--- PASSAGE TO READ ---
◇ ◇ ◇ ◇ ◇ ◇ ◇

I got hooked with beef chow fun the first time hubby ordered it at this Chinese restaurant and the first bite into this beef chow fun was simply unforgettable. Beef chow fun is a popular Cantonese dish. I would say this is the Cantonese style of “char kwe tiau/ stir-fried flat rice noodles”. The char kwe tiau in Southeast Asia does not normally use beef. Of course you can throw in whatever you like, but in general, there is no beef in the dish, mainly seafood, pork or just with eggs.
Beef chow fun is made of ho fun or sometimes known as sha he fun, from a town called Sha he in Guang Zhou, China, which is pretty much flat rice noodles.

◇ ◇ ◇ ◇ ◇ ◇ ◇

Extracted data entries
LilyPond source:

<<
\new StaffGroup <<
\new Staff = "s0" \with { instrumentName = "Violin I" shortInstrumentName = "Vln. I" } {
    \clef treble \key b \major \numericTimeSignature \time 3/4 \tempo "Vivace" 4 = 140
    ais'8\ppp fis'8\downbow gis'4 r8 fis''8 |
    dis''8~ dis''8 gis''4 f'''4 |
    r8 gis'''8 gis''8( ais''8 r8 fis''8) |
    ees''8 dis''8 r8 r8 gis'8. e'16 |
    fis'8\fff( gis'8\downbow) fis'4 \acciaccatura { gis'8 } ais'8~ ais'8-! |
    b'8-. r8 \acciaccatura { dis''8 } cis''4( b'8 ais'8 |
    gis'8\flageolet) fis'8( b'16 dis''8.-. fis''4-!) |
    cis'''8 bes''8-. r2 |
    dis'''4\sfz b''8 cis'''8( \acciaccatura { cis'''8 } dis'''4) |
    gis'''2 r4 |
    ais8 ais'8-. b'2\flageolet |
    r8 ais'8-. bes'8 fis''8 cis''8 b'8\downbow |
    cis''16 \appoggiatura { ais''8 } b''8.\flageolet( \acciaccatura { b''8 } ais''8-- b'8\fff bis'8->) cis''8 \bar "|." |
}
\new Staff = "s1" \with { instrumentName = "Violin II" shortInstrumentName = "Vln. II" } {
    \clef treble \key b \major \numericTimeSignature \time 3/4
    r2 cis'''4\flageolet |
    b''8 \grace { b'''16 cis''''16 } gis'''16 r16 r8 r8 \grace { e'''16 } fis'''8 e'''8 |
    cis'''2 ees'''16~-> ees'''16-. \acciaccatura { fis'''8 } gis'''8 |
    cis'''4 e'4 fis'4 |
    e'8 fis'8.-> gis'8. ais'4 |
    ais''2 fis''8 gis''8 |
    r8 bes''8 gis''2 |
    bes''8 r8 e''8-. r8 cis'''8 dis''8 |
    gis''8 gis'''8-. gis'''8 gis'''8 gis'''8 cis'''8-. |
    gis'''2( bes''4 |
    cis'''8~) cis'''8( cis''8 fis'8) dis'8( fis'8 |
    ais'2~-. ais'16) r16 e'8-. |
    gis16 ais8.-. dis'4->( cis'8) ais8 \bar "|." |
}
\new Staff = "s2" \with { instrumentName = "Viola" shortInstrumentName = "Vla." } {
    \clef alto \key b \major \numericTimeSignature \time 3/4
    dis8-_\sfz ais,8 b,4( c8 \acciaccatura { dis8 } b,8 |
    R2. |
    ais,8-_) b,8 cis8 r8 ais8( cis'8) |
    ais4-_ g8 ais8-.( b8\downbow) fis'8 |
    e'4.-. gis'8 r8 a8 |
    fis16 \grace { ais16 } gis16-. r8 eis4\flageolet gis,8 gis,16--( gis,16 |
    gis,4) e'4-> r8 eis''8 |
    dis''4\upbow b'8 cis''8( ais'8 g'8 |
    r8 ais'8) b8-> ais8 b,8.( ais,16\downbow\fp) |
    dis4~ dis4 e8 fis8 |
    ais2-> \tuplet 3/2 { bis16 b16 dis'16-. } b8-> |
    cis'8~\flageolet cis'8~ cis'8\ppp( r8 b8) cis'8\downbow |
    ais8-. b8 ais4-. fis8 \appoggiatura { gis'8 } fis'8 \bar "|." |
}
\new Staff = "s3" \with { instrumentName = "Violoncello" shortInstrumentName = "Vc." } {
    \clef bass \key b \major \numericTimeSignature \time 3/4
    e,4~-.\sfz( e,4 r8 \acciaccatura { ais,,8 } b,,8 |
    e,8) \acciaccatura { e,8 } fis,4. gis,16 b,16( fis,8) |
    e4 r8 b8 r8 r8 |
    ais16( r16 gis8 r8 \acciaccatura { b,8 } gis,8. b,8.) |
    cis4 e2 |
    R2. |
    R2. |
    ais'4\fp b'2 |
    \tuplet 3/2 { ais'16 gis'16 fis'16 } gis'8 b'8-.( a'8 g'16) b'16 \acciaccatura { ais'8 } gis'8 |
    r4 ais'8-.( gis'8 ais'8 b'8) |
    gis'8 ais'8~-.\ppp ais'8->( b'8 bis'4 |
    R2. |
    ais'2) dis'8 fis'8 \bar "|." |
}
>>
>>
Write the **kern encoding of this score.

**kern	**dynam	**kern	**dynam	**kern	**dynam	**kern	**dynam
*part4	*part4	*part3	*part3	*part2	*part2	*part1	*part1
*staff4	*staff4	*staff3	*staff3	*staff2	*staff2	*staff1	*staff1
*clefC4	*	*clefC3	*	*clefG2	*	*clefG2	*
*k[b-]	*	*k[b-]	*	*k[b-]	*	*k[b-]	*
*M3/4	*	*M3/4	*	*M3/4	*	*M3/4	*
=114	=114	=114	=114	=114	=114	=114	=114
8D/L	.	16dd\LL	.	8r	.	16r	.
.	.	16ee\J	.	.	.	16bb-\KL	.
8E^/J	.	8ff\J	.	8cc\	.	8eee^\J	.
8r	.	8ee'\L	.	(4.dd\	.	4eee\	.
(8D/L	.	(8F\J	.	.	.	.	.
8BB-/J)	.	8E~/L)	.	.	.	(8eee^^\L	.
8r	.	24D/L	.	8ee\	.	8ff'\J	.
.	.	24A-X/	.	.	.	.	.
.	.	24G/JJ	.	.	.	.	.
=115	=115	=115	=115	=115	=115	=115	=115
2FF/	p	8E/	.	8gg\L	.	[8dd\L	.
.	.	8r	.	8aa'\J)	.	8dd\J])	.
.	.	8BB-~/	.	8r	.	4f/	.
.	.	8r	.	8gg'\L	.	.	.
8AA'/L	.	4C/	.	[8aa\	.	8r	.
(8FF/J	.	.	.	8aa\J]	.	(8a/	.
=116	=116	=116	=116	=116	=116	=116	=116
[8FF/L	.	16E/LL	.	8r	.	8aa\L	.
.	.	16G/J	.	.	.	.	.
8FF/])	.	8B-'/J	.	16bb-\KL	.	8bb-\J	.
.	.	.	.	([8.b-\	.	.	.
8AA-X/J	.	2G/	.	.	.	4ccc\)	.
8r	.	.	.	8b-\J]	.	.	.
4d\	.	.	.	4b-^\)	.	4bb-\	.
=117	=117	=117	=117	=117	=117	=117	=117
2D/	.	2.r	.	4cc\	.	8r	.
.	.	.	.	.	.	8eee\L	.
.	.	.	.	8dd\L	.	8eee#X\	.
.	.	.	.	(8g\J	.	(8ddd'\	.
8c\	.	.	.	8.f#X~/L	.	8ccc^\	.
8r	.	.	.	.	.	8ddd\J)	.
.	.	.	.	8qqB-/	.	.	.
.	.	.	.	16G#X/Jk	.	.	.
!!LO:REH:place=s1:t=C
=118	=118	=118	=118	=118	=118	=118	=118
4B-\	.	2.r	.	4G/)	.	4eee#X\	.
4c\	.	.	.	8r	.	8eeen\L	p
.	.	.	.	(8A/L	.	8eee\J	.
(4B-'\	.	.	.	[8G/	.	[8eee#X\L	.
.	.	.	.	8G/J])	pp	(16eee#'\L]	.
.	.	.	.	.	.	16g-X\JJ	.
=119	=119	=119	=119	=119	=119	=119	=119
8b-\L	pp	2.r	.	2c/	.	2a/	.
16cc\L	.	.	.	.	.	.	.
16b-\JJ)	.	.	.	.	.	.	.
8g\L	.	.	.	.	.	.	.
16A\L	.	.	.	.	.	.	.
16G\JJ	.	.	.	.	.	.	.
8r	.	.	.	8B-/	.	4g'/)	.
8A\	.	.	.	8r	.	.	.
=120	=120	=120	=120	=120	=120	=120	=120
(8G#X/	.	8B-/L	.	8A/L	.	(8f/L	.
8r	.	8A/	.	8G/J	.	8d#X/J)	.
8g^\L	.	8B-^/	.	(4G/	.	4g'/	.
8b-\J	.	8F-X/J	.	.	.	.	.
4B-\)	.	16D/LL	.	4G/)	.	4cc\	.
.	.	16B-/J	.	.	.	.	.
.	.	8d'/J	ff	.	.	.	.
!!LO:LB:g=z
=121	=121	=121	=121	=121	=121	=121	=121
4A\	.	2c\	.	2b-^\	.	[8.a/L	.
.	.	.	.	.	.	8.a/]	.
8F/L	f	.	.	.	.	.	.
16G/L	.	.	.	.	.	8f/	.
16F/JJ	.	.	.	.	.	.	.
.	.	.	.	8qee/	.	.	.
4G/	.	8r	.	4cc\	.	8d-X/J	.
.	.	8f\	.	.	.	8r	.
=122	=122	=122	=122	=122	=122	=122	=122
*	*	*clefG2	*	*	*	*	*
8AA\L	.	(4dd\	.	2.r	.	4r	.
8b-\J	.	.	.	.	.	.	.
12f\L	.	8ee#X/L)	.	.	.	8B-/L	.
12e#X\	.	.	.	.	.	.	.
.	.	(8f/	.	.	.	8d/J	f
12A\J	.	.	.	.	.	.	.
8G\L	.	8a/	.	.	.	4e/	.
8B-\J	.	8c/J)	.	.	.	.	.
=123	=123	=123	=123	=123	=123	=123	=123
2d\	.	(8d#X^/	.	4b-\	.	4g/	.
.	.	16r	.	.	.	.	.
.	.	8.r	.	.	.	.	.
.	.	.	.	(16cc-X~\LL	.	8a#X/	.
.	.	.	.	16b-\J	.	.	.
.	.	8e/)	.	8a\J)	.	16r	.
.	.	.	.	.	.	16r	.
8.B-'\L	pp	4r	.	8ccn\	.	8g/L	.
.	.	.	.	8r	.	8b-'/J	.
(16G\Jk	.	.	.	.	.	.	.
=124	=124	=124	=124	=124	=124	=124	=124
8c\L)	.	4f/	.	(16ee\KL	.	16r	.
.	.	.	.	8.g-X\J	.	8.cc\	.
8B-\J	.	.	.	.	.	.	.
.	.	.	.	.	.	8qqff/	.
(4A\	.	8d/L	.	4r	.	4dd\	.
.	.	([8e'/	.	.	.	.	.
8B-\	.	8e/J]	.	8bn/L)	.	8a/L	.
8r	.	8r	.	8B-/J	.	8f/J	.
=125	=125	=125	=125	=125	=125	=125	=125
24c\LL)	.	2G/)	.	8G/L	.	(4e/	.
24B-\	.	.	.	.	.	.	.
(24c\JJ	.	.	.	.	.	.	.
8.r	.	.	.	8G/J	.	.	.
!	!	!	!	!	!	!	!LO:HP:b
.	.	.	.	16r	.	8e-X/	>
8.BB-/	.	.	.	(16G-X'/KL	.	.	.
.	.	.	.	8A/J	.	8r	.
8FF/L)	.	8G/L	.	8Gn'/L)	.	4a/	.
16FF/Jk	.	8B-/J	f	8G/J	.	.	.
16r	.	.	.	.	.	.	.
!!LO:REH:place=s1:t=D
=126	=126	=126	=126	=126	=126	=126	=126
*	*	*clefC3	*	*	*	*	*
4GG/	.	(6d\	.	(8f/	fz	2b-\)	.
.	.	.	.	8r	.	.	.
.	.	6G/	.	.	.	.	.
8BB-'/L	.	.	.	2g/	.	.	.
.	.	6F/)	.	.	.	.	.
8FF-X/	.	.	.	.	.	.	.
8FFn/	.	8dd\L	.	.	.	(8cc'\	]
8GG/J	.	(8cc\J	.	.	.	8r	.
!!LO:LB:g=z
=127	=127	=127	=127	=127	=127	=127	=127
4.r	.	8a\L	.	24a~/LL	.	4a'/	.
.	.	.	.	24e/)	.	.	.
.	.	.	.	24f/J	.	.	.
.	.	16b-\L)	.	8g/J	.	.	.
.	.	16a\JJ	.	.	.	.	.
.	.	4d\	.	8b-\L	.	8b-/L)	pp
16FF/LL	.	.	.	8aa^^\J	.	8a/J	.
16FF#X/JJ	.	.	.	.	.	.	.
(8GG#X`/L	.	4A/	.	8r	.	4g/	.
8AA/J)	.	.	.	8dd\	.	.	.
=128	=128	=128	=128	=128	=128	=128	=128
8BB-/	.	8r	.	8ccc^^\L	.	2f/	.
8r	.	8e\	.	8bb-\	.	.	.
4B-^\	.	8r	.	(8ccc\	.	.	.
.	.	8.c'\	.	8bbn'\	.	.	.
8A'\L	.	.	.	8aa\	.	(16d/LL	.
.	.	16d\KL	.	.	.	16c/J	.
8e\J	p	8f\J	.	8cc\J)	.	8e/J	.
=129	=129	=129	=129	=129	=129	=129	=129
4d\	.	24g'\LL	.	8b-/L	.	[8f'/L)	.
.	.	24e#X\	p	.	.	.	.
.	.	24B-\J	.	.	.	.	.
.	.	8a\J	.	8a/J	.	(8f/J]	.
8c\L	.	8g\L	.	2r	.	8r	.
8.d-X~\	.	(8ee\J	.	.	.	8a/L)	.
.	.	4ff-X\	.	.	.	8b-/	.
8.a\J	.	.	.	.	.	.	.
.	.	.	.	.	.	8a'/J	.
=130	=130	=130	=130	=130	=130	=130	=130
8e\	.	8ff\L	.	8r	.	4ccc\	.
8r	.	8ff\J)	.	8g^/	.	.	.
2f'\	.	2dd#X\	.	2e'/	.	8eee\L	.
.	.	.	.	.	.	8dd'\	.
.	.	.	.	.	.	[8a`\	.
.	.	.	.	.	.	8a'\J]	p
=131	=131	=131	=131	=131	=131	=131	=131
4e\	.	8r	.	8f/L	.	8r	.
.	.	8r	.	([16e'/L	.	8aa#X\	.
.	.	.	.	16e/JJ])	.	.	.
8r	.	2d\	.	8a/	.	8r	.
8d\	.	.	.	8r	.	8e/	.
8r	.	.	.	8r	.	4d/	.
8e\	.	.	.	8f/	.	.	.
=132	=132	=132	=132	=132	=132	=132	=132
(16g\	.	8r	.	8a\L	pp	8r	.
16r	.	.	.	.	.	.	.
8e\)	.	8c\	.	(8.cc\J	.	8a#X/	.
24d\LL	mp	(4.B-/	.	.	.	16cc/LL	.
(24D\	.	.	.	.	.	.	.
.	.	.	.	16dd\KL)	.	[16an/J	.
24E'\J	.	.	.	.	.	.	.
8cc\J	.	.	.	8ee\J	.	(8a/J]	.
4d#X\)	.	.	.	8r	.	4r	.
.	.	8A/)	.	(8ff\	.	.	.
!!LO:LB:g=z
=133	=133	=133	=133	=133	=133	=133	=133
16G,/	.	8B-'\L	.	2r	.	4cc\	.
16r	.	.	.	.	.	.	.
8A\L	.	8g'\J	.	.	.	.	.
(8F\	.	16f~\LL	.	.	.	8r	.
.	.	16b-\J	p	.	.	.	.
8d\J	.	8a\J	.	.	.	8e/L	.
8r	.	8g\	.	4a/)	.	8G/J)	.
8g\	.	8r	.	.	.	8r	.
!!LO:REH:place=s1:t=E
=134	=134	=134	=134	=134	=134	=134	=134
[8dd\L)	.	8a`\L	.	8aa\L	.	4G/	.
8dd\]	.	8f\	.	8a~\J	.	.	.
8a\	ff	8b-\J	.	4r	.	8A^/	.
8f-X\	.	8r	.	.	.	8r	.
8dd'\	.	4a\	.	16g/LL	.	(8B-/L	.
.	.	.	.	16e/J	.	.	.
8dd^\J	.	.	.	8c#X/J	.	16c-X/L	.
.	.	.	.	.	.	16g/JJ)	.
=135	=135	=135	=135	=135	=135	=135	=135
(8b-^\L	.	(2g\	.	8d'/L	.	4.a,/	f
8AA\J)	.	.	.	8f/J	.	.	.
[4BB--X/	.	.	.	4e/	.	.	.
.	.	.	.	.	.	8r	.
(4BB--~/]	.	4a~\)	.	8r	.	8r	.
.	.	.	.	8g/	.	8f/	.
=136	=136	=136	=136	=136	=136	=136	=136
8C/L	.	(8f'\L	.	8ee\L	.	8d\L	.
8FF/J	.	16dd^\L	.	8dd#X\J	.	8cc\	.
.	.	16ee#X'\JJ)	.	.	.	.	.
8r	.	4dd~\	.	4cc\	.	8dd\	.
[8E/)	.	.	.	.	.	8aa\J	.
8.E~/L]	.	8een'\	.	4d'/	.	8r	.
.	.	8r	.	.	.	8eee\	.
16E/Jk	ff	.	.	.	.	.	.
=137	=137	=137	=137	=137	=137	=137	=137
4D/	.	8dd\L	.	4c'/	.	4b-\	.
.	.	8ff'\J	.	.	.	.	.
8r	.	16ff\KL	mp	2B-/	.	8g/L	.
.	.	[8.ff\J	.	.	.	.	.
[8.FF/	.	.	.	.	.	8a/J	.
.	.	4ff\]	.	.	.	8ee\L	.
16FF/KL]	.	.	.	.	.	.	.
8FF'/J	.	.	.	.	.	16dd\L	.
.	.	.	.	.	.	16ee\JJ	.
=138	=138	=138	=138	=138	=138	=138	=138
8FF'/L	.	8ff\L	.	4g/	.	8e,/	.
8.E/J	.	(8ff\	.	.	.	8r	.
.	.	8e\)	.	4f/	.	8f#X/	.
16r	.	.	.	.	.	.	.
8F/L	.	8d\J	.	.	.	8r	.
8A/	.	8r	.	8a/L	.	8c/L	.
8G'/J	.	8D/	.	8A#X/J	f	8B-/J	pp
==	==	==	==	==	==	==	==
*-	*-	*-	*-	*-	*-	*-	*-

◇ ◇ ◇ ◇ ◇ ◇ ◇

--- DIRECTIVES ---
a) Judge whether each statement agrees with the text about beef chow fun, answering yes or no and quoting the deciding words of the text: (i) Beef chow fun is a Cantonese dish. (ii) The char kwe tiau of Southeast Asia normally uses beef. (iii) Ho fun is sometimes called sha he fun.
b) Proceed with the text about beef chow fun, writing on from its last sentence.
The records are not needed here.

--- PER-TASK ANSWERS ---
a)
(i) Yes: "Beef chow fun is a popular Cantonese dish."
(ii) No: "The char kwe tiau in Southeast Asia does not normally use beef."
(iii) Yes: "ho fun or sometimes known as sha he fun"

b)
The most important thing in making beef chow fun, like in making char kwe tiau as well if I must say, is what they call “wok hei” in Cantonese. Wok hei pretty much describes that “smoky” flavor resulted from cooking in high heat. It’s not burning taste for sure. This “smoky” flavor can only be created by cooking with a cast-iron wok over very high heat. That’s what makes a beef chow fun taste so good and unforgettable to me.
I think I managed to impart some of the wok hei, but it’s not as strong as the one we had from the restaurant. The heat from our stove is definitely not “hot” enough, even though it’s on its highest. I would imagine using ceramic-top stove will be quite a challenge to create “wok hei” too. I think one needs to get a special burner that can generate a really high heat, beyond the one we use at home to really impart that smoky flavor. Regardless, I’m very happy with the result of this beef chow fun.
Simple and yet so..so…so…again, so good!!!
- 1 lb fresh wide flat rice noodles (they are usually pre-cut, separate them by the strands)
- ½ lb beef sirloin (freeze in the freezer for about 15 minute and cut very thinly)
- 1 lb beansprouts
- 4 stalks of spring onion (cut into 3-inch pieces)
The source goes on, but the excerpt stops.